** Excerpted text follows **

Qualitative interviews generally differ from quantitative survey based questions in that they are looking for a more detailed and nuanced response. They also acknowledge there is no ‘one-size fits all’, especially when asking someone to recall a personal narrative about their experiences. Instead of a fixed “research protocol” that asks the same question to each respondent, most interviewees adopt a more flexible approach. However there is still a need “...to ensure that the same general areas of information are collected from each interviewee; this provides more focus than the conversational approach, but still allows a degree of freedom and adaptability in getting information from the interviewee” –MacNamara (2009).

 

Turner (2010) (who coincidentally shares the same name as me) describes three different types of qualitative interview; Informal Conversation, General Interview Guide, and Standardised Open-Ended. These can be seen as a scale from least to most structured, and we are going to focus on the ‘interview guide’ approach, which takes a middle ground.

 

An interview guide is like a cheat-sheet for the interviewer – it contains a list of questions and topic areas that should be covered in the interview. However, these are not to be read verbatim and in order, in fact they are more like an aide-mémoire. “Usually the interviewer will have a prepared set of questions but these are only used as a guide, and departures from the guidelines are not seen as a problem but are often encouraged” – Silverman (2013). That way, the interviewer can add extra questions about an unexpected but relevant area that emerges, and sections that don’t apply to the participant can be negated.

 

So what do these look like, and how does one go about writing a suitable semi-structured interview guide? Unfortunately, it is rare in journal articles for researchers to share the interview guide, and it’s difficult to find good examples on the internet. Basically they look like a list of short questions and follow-on prompts, grouped by topic. There will generally be about a dozen. I’ve written my fair share of interview guides for qualitative research projects over the years, either on my own or with the collaboration of colleagues, so I’m happy to share some tips.

** End of Excerpted text **

▶ _Request A_
Output the records as a Markdown table with columns Row and Line, leaving out blank lines. Begin at the first line of the records and stop after the line that contains "våra leverantörer använda".

** Provided information follows **

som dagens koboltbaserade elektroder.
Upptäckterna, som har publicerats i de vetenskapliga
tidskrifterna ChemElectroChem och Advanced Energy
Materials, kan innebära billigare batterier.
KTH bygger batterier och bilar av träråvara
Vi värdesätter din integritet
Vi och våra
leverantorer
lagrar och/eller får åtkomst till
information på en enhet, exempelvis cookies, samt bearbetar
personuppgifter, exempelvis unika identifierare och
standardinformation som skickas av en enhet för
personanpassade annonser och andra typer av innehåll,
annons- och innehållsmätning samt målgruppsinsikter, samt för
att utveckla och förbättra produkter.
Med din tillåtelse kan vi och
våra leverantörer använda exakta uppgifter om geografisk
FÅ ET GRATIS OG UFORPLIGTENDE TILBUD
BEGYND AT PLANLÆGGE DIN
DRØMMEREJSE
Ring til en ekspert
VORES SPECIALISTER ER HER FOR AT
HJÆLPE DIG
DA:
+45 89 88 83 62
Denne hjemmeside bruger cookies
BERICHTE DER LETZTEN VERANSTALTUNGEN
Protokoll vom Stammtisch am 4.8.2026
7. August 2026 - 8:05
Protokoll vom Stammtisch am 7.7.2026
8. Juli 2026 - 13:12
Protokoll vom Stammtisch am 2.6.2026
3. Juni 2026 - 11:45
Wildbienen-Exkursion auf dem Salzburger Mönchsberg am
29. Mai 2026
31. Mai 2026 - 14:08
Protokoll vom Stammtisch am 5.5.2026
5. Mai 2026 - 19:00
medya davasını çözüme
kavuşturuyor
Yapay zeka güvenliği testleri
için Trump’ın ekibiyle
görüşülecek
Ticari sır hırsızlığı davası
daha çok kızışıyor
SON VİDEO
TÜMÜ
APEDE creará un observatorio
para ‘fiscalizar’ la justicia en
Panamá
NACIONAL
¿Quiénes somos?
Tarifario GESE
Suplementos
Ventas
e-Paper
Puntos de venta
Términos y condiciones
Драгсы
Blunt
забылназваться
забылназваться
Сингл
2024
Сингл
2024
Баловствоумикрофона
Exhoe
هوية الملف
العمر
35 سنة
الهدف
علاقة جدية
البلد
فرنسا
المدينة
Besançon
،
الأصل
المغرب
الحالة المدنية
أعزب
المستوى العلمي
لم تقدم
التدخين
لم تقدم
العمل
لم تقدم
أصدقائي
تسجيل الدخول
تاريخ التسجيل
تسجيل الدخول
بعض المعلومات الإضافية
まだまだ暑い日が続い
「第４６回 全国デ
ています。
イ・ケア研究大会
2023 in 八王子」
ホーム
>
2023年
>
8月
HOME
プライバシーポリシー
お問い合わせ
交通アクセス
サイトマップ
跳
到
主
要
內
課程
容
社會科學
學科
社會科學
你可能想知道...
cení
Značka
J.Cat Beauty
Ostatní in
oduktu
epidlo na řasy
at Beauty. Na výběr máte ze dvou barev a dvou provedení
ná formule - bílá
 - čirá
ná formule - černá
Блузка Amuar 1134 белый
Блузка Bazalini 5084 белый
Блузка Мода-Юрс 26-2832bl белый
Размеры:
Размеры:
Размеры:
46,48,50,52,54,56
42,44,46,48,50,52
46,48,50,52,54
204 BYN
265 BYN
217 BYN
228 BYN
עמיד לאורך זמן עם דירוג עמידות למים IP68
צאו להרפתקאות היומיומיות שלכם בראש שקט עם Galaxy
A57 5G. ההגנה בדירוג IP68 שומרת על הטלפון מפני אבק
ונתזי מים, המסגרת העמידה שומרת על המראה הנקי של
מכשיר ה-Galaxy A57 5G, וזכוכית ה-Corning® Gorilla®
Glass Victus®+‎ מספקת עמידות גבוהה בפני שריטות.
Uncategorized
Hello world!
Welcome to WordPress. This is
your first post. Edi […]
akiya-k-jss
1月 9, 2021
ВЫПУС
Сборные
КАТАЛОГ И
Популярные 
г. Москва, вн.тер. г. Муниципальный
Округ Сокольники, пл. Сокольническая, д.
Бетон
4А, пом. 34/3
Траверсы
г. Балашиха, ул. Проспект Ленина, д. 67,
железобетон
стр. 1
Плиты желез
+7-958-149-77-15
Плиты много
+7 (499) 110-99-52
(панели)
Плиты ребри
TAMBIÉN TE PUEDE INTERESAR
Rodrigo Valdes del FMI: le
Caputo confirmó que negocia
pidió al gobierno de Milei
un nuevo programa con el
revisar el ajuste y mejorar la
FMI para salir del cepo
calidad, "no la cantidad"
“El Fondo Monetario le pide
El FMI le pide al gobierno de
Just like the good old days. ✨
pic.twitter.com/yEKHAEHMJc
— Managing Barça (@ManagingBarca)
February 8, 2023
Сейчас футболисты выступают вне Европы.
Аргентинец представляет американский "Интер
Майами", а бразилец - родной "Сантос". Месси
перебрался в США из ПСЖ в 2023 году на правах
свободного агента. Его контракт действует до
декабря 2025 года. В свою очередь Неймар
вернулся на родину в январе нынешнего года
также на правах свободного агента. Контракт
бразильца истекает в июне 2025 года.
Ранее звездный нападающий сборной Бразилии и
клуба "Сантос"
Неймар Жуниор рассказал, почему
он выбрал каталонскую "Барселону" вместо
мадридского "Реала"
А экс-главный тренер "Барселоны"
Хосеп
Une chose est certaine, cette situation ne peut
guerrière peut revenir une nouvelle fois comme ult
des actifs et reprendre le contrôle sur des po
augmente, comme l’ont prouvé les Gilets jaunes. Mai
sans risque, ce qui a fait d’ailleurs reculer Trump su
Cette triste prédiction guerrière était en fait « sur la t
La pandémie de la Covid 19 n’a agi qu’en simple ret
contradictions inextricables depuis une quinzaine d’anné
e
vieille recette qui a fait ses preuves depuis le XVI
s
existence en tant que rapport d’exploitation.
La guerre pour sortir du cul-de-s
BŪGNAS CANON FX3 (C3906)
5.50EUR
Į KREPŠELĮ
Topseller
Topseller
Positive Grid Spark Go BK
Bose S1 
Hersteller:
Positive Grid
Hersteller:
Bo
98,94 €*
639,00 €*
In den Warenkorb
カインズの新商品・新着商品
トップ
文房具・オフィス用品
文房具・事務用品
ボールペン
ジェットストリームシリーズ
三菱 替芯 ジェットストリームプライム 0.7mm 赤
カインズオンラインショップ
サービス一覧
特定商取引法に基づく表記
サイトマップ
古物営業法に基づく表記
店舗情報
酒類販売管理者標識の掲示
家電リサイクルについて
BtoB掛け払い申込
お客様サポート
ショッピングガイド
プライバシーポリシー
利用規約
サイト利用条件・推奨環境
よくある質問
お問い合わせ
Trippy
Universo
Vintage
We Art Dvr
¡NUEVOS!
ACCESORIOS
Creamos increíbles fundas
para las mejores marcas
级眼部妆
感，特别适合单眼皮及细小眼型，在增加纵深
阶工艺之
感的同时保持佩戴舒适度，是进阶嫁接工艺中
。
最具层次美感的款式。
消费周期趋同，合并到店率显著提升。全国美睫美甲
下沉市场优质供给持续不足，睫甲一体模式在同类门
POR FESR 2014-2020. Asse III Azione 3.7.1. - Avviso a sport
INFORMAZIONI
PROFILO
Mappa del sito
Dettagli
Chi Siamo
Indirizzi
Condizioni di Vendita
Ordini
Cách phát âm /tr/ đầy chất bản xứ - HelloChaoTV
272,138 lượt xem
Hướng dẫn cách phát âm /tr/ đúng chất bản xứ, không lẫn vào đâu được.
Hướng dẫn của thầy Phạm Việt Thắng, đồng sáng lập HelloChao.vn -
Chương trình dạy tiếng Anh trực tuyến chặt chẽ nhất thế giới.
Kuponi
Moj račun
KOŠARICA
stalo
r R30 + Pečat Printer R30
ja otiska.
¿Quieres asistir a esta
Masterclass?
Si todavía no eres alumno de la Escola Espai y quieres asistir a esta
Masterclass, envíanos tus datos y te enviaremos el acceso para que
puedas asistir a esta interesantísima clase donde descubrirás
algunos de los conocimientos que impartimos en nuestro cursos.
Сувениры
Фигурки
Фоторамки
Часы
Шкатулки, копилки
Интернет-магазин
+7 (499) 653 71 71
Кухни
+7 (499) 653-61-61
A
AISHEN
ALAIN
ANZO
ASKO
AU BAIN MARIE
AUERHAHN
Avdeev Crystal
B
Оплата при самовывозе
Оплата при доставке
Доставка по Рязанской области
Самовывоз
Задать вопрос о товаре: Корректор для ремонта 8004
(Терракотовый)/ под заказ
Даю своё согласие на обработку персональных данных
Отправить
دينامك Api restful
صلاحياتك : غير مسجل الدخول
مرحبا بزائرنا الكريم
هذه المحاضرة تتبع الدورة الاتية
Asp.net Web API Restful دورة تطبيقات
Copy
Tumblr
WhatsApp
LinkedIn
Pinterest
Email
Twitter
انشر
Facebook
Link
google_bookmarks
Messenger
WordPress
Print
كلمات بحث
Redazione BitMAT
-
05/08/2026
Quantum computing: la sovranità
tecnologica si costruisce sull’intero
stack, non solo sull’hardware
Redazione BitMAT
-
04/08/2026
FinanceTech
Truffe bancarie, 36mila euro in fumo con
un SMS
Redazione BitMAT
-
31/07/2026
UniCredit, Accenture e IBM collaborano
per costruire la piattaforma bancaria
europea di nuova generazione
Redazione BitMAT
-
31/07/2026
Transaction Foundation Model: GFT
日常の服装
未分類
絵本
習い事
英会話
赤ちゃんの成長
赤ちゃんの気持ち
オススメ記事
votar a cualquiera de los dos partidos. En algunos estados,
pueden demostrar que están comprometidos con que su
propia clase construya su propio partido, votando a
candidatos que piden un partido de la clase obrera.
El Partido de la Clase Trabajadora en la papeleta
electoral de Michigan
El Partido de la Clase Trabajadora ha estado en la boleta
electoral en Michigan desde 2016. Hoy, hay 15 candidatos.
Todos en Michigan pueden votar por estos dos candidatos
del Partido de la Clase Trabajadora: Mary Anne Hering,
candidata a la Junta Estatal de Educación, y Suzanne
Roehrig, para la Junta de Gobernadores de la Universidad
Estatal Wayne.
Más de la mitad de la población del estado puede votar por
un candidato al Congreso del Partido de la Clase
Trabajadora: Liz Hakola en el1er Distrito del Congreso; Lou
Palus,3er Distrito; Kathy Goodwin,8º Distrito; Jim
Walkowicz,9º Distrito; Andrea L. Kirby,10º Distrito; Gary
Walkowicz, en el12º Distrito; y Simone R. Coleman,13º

** End of Provided information **

▶ _Request B_
In the text on interview guides, rewrite the passage that begins at the words "An interview guide" and ends after "can be negated.", replacing "cheat-sheet" with "crib sheet".

▶ _Exercise result A_
| Row | Line |
|---|---|
| 1 | som dagens koboltbaserade elektroder. |
| 2 | Upptäckterna, som har publicerats i de vetenskapliga |
| 3 | tidskrifterna ChemElectroChem och Advanced Energy |
| 4 | Materials, kan innebära billigare batterier. |
| 5 | KTH bygger batterier och bilar av träråvara |
| 6 | Vi värdesätter din integritet |
| 7 | Vi och våra |
| 8 | leverantorer |
| 9 | lagrar och/eller får åtkomst till |
| 10 | information på en enhet, exempelvis cookies, samt bearbetar |
| 11 | personuppgifter, exempelvis unika identifierare och |
| 12 | standardinformation som skickas av en enhet för |
| 13 | personanpassade annonser och andra typer av innehåll, |
| 14 | annons- och innehållsmätning samt målgruppsinsikter, samt för |
| 15 | att utveckla och förbättra produkter. |
| 16 | Med din tillåtelse kan vi och |
| 17 | våra leverantörer använda exakta uppgifter om geografisk |

▶ _Exercise result B_
An interview guide is like a crib sheet for the interviewer – it contains a list of questions and topic areas that should be covered in the interview. However, these are not to be read verbatim and in order, in fact they are more like an aide-mémoire. “Usually the interviewer will have a prepared set of questions but these are only used as a guide, and departures from the guidelines are not seen as a problem but are often encouraged” – Silverman (2013). That way, the interviewer can add extra questions about an unexpected but relevant area that emerges, and sections that don’t apply to the participant can be negated.